In the painting Genesis, a Lite-Brite pink, green, and blue abstract figure casts a marbled, glowing shadow across a royal blue puddle with a foamy, 3-D silver lining. The puddle is surrounded by a sky blue halo, beyond which is total darkness, save for a silver spiral and butterfly that emit green and red glows respectively. Made from a chaotic mix of mediums—paint marker, acrylic, gouache, airbrushed acrylic, and insulation foam on wood panel—this sculptural painting further externalizes Ruiz’s physical form. The warm luster of the piece and the figure’s vague resemblance to the artist appear to convey an out-of-body experience, allowing Ruiz to glean a third-person perspective on the show’s unbridled manifestation of her body and mind reconnecting outside of herself.

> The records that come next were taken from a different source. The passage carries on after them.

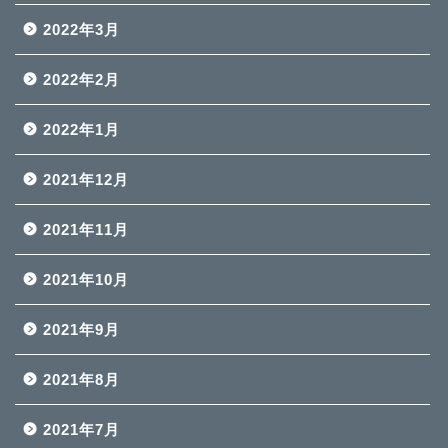
2022年3月
2022年2月
2022年1月
2021年12月
2021年11月
2021年10月
2021年9月
2021年8月
2021年7月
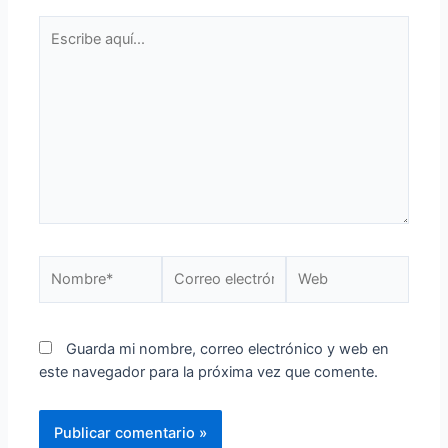
Guarda mi nombre, correo electrónico y web en
este navegador para la próxima vez que comente.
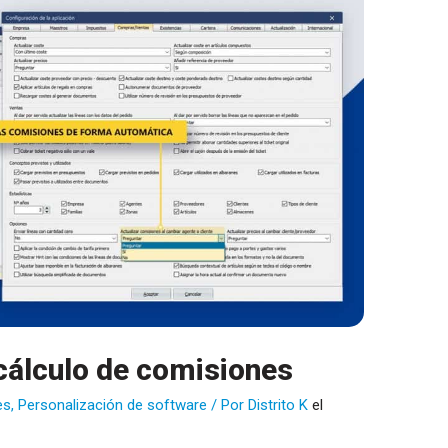
 cálculo de comisiones
es
,
Personalización de software
/ Por
Distrito K
el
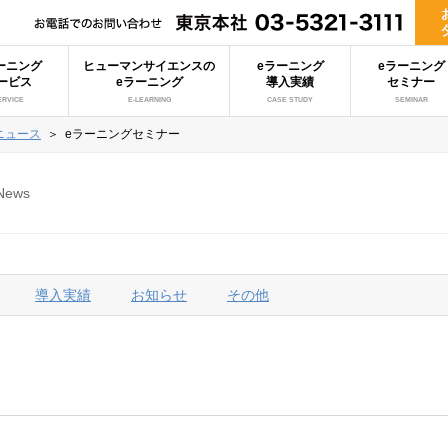
ーニング
ヒューマンサイエンスの
eラーニング
eラーニング
ービス
eラーニング
導入実績
セミナー
ERVICE
E-LEARNING
CASE STUDY
SEMINAR
ニュース
＞
eラーニングセミナー
News
導入実績
お知らせ
その他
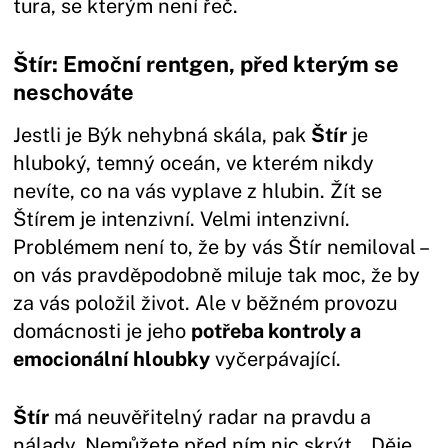
tura, se kterým není řeč.
Štír: Emoční rentgen, před kterým se
neschováte
Jestli je Býk nehybná skála, pak
Štír
je
hluboký, temný oceán, ve kterém nikdy
nevíte, co na vás vyplave z hlubin. Žít se
Štírem je intenzivní. Velmi intenzivní.
Problémem není to, že by vás Štír nemiloval –
on vás pravděpodobně miluje tak moc, že by
za vás položil život. Ale v běžném provozu
domácnosti je jeho
potřeba kontroly a
emocionální hloubky
vyčerpávající.
Štír
má neuvěřitelný radar na pravdu a
nálady. Nemůžete před ním nic skrýt. „Děje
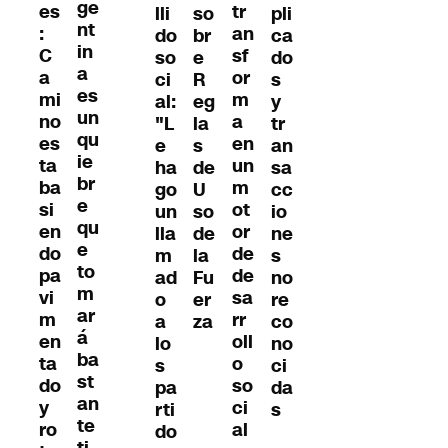
ge
es
tr
lli
so
pli
nt
:
an
do
br
ca
in
C
sf
so
e
do
a
a
or
ci
R
s
es
mi
m
al:
eg
y
un
no
a
"L
la
tr
qu
es
en
e
s
an
ie
ta
un
ha
de
sa
br
ba
m
go
U
cc
e
si
ot
un
so
io
qu
en
or
lla
de
ne
e
do
de
m
la
s
to
pa
de
ad
Fu
no
m
vi
sa
o
er
re
ar
m
rr
a
za
co
á
en
oll
lo
no
ba
ta
o
s
ci
st
do
so
pa
da
an
y
ci
rti
s
te
ro
al
do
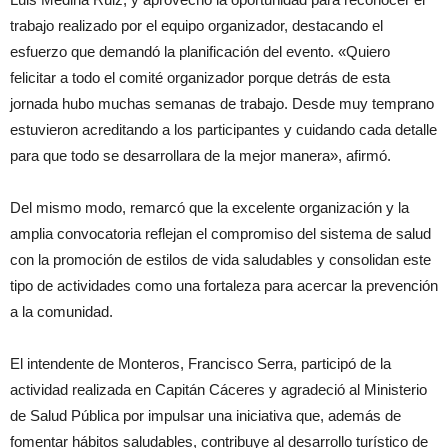
trabajo realizado por el equipo organizador, destacando el
esfuerzo que demandó la planificación del evento. «Quiero
felicitar a todo el comité organizador porque detrás de esta
jornada hubo muchas semanas de trabajo. Desde muy temprano
estuvieron acreditando a los participantes y cuidando cada detalle
para que todo se desarrollara de la mejor manera», afirmó.
Del mismo modo, remarcó que la excelente organización y la
amplia convocatoria reflejan el compromiso del sistema de salud
con la promoción de estilos de vida saludables y consolidan este
tipo de actividades como una fortaleza para acercar la prevención
a la comunidad.
El intendente de Monteros, Francisco Serra, participó de la
actividad realizada en Capitán Cáceres y agradeció al Ministerio
de Salud Pública por impulsar una iniciativa que, además de
fomentar hábitos saludables, contribuye al desarrollo turístico de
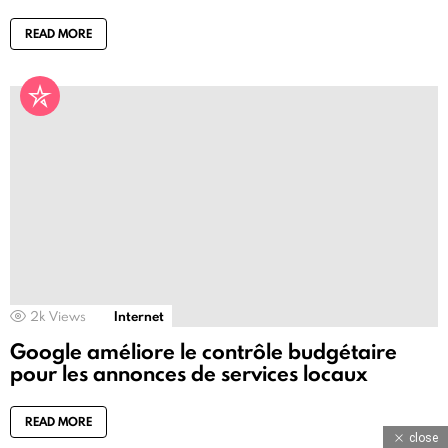
READ MORE
2k
Views
Internet
Google améliore le contrôle budgétaire
pour les annonces de services locaux
READ MORE
close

The elaborate sculptural installation You are here drapes itself across two walls and features a video projection that beams through a window constructed at the installation’s center. Everything is hot pink—the insulation foam that surrounds the video frame, the cascading, silky Lycra, the delicately suspended webs of yarn, and the barely-visible foam-text close to the bottom of the structure that reads “you are here.” The projected video features multi-channel collages of Ruiz’s naked body, which is covered in circular nodules that reveal even more self-portraits, like a meta funhouse. Here, Ruiz reimagines surveillance as a possible tool for preservation—a version of object permanence that might outlast the body.
Ruiz’s temporal works come together to offer a defiant mode of future-thinking, one that repurposes tech and industrial supplies into vessels for sustaining the flesh, or tangible proof of it—even if they’re the very kind of materials that are killing us. Futurition braves precarity with a resourceful resilience that embraces toxicity as a means for endurance.
Gabriela Ruiz: Futurition runs from February 12–March 26, 2022 at Anat Ebgi (6150 Wilshire Blvd., Los Angeles, CA 90048).